What Is Cancer? What Causes Cancer?
Cancer is a class of diseases characterized by out-of-control cell growth. There are over 100 different types of cancer, and each is classified by the type of cell that is initially affected.
Cancer harms the body when damaged cells divide uncontrollably to form lumps or masses of tissue called tumors (except in the case of leukemia where cancer prohibits normal blood function by abnormal cell division in the blood stream). Tumors can grow and interfere with the digestive, nervous, and circulatory systems, and they can release hormones that alter body function.
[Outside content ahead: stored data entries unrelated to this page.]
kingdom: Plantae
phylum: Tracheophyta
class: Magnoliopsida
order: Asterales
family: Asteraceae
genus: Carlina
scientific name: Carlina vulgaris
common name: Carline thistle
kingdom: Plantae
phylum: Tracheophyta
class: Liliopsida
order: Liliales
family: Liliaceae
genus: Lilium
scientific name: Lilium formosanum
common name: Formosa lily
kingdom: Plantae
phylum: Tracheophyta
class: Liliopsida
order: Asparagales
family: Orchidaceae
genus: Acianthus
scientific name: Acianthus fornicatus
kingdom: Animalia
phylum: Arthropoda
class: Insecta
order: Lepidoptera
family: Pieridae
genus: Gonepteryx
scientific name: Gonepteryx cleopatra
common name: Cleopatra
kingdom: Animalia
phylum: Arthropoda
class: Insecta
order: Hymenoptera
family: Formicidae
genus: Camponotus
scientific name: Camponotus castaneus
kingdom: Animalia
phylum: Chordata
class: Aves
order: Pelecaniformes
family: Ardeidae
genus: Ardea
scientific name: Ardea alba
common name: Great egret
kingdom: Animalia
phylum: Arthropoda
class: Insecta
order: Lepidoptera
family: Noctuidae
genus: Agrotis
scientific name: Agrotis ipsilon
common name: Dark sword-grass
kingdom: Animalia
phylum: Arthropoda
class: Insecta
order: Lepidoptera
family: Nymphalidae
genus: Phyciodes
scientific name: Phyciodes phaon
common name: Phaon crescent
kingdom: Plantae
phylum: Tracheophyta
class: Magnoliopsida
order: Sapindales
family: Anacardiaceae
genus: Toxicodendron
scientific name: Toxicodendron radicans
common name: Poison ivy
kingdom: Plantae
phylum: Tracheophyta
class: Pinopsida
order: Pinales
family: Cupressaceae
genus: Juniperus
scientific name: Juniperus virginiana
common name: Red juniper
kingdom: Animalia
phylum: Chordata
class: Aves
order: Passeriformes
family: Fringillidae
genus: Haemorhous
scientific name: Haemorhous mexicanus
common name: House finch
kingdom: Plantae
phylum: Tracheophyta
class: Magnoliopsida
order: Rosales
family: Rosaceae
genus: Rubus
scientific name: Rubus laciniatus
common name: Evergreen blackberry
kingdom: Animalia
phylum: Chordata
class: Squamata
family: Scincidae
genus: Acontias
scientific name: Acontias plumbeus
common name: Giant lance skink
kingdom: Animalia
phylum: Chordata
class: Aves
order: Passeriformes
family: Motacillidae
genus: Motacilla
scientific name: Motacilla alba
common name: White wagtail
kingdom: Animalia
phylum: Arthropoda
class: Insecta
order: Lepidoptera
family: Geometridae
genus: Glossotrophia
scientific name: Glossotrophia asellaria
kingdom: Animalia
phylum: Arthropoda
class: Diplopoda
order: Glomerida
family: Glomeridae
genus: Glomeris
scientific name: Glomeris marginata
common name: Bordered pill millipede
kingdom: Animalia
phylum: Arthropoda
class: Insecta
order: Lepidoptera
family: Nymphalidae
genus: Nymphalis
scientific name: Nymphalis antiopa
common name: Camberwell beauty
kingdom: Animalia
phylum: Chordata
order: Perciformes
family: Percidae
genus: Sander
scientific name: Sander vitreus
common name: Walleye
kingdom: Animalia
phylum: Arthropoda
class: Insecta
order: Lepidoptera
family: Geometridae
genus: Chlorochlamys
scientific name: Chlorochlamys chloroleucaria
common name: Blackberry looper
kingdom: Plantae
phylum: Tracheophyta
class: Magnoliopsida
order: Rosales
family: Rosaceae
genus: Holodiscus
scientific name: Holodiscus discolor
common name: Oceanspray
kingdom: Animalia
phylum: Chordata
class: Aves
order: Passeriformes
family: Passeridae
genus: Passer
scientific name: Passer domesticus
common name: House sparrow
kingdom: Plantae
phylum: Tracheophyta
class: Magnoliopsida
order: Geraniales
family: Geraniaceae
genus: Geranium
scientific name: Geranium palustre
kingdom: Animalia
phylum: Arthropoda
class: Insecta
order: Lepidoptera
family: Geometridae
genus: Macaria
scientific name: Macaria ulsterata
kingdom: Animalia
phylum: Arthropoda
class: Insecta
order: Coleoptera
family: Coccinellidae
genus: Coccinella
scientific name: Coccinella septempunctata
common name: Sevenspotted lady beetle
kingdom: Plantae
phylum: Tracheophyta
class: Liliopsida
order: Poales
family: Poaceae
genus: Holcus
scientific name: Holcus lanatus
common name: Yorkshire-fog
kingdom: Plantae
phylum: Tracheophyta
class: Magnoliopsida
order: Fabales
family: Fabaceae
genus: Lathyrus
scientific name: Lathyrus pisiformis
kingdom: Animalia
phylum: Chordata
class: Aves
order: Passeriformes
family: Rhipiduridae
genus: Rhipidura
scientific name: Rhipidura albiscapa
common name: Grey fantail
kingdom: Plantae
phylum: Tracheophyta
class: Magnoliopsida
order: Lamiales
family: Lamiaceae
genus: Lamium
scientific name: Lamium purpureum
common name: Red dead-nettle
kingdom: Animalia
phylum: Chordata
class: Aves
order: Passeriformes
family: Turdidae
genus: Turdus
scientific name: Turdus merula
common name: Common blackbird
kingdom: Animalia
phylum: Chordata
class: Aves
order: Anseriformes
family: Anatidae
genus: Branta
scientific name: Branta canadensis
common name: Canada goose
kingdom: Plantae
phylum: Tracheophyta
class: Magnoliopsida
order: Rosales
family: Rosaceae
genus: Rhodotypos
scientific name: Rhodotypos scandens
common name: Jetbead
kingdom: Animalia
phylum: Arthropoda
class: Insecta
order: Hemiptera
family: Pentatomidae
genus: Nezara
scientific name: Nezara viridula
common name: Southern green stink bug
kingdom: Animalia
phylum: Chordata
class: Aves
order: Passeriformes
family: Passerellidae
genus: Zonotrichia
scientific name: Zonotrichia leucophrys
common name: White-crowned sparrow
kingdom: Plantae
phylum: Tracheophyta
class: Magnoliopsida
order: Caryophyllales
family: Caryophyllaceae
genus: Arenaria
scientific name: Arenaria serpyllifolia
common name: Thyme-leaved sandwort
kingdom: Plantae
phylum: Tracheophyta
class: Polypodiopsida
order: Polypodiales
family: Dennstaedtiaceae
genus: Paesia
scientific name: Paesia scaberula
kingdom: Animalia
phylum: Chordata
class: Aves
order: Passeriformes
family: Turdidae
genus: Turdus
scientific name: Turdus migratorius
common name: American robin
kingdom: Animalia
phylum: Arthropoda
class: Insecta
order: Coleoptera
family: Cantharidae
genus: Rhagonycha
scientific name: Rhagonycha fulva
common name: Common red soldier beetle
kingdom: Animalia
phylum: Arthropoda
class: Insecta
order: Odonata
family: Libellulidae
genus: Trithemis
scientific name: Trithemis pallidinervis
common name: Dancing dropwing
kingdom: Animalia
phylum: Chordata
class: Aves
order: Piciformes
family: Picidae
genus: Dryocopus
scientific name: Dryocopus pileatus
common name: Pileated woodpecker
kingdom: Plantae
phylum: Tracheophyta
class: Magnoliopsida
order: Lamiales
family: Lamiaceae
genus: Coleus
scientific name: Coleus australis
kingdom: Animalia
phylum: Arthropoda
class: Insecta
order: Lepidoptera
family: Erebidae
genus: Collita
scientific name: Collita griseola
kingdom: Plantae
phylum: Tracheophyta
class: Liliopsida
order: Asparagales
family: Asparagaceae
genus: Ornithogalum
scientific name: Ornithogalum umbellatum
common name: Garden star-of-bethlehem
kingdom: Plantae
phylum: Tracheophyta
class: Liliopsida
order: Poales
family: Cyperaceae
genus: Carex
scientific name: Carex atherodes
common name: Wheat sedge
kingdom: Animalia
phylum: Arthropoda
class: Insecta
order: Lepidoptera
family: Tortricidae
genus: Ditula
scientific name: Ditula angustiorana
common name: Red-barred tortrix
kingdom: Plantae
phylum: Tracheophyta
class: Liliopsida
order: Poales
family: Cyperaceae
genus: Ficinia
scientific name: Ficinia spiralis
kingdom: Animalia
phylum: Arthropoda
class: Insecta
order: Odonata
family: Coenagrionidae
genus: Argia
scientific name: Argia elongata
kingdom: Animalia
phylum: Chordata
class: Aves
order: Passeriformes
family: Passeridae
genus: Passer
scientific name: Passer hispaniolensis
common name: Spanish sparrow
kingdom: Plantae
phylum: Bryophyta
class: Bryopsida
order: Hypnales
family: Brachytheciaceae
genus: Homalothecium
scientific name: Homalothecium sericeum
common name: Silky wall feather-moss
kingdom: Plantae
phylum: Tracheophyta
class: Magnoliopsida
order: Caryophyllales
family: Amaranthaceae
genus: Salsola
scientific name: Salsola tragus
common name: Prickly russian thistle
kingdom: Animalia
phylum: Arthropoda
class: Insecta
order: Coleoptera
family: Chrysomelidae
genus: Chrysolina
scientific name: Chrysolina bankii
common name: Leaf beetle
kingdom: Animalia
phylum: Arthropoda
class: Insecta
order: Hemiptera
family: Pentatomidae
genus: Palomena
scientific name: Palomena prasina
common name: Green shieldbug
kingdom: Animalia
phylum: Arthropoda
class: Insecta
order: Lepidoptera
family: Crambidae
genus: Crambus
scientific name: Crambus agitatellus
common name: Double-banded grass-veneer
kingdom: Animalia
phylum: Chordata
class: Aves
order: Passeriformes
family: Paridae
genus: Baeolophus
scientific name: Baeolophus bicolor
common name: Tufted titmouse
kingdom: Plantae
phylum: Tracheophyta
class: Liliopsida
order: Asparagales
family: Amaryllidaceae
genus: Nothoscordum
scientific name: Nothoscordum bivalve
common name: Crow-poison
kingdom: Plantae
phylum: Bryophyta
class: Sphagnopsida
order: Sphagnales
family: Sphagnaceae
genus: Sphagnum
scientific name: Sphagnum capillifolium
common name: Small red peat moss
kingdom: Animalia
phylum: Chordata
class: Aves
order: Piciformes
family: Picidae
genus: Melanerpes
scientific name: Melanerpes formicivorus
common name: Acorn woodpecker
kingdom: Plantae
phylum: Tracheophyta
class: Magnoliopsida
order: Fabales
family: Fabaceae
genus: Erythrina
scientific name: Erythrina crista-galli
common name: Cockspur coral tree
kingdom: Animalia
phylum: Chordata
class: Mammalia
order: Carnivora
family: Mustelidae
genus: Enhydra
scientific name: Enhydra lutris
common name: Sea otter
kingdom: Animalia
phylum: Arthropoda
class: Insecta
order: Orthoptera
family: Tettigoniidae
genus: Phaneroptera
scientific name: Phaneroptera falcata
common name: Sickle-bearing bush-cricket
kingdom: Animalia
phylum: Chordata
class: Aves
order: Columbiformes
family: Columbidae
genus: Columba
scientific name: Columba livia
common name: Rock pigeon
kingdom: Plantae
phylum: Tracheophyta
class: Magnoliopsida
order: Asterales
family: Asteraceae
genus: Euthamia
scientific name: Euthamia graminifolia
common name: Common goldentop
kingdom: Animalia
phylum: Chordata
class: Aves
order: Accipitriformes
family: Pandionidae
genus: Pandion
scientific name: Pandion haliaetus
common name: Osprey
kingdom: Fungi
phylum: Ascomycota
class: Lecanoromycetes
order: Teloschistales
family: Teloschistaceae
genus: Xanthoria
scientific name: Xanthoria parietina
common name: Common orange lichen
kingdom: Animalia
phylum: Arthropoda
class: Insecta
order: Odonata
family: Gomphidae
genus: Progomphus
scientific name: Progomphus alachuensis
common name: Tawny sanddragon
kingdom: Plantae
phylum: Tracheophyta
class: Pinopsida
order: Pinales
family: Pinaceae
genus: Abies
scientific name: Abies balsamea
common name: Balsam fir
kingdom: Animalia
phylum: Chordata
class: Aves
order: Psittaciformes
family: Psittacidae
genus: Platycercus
Tumors that stay in one spot and demonstrate limited growth are generally considered to be benign.
More dangerous, or malignant, tumors form when two things occur:
- a cancerous cell manages to move throughout the body using the blood or lymph systems, destroying healthy tissue in a process called invasion
- that cell manages to divide and grow, making new blood vessels to feed itself in a process called angiogenesis.
When a tumor successfully spreads to other parts of the body and grows, invading and destroying other healthy tissues, it is said to have metastasized. This process itself is called metastasis, and the result is a serious condition that is very difficult to treat.
How cancer spreads – scientists reported in Nature Communications (October 2012 issue) that they have discovered an important clue as to why cancer cells spread. It has something to do with their adhesion (stickiness) properties. Certain molecular interactions between cells and the scaffolding that holds them in place (extracellular matrix) cause them to become unstuck at the original tumor site, they become dislodged, move on and then reattach themselves at a new site.
The researchers say this discovery is important because cancer mortality is mainly due to metastatic tumors, those that grow from cells that have traveled from their original site to another part of the body. Only 10% of cancer deaths are caused by the primary tumors.
The scientists, from the Massachusetts Institute of Technology, say that finding a way to stop cancer cells from sticking to new sites could interfere with metastatic disease, and halt the growth of secondary tumors.
In 2007, cancer claimed the lives of about 7.6 million people in the world. Physicians and researchers who specialize in the study, diagnosis, treatment, and prevention of cancer are called oncologists.
Malignant cells are more agile than non-malignant ones – scientists from the Physical Sciences-Oncology Centers, USA, reported in the journal Scientific Reports (April 2013 issue) that malignant cells are much “nimbler” than non-malignant ones. Malignant cells can pass more easily through smaller gaps, as well as applying a much greater force on their environment compared to other cells.
Professor Robert Austin and team created a new catalogue of the physical and chemical features of cancerous cells with over 100 scientists from 20 different centers across the United States.
The authors believe their catalogue will help oncologists detect cancerous cells in patients early on, thus preventing the spread of the disease to other parts of the body
Prof. Austin said “By bringing together different types of experimental expertise to systematically compare metastatic and non-metastatic cells, we have advanced our knowledge of how metastasis occurs.”
What causes cancer?
Cancer is ultimately the result of cells that uncontrollably grow and do not die. Normal cells in the body follow an orderly path of growth, division, and death. Programmed cell death is called apoptosis, and when this process breaks down, cancer begins to form. Unlike regular cells, cancer cells do not experience programmatic death and instead continue to grow and divide. This leads to a mass of abnormal cells that grows out of control.